How to complete this task: Needed from the entries below: every line that holds the word "quote".

=== Section Start ===

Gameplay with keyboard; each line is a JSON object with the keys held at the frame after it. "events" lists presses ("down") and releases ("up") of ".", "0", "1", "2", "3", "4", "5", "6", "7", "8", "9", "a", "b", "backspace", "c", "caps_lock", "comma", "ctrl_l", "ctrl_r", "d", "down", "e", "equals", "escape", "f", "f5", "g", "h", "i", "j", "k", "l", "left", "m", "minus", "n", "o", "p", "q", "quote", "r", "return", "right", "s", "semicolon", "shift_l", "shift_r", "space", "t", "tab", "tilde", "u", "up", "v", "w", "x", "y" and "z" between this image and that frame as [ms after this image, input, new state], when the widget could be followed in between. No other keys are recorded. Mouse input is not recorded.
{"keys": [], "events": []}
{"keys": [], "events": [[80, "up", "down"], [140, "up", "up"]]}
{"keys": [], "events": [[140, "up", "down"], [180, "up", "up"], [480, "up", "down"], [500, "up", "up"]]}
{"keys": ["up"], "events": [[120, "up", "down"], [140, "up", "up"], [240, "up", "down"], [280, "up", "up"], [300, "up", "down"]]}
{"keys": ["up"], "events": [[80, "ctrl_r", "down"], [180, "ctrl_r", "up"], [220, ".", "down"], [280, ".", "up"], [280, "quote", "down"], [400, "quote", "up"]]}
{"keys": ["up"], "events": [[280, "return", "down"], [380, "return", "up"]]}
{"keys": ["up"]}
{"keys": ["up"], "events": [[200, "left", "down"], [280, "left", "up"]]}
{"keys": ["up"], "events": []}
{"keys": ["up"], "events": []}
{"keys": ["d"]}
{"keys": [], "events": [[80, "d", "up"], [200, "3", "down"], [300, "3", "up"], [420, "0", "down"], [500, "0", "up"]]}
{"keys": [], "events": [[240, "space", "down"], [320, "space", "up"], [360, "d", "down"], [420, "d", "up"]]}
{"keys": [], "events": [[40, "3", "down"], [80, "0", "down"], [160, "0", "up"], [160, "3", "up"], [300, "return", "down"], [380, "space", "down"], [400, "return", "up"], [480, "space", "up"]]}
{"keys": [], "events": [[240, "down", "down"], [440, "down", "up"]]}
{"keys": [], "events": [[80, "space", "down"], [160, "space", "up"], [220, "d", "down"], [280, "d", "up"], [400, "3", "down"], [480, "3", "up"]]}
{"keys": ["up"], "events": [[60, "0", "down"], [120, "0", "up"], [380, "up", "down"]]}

=== Section End ===

Solution to the exercise:
Gameplay with keyboard; each line is a JSON object with the keys held at the frame after it. "events" lists presses ("down") and releases ("up") of ".", "0", "1", "2", "3", "4", "5", "6", "7", "8", "9", "a", "b", "backspace", "c", "caps_lock", "comma", "ctrl_l", "ctrl_r", "d", "down", "e", "equals", "escape", "f", "f5", "g", "h", "i", "j", "k", "l", "left", "m", "minus", "n", "o", "p", "q", "quote", "r", "return", "right", "s", "semicolon", "shift_l", "shift_r", "space", "t", "tab", "tilde", "u", "up", "v", "w", "x", "y" and "z" between this image and that frame as [ms after this image, input, new state], when the widget could be followed in between. No other keys are recorded. Mouse input is not recorded.
{"keys": ["up"], "events": [[80, "ctrl_r", "down"], [180, "ctrl_r", "up"], [220, ".", "down"], [280, ".", "up"], [280, "quote", "down"], [400, "quote", "up"]]}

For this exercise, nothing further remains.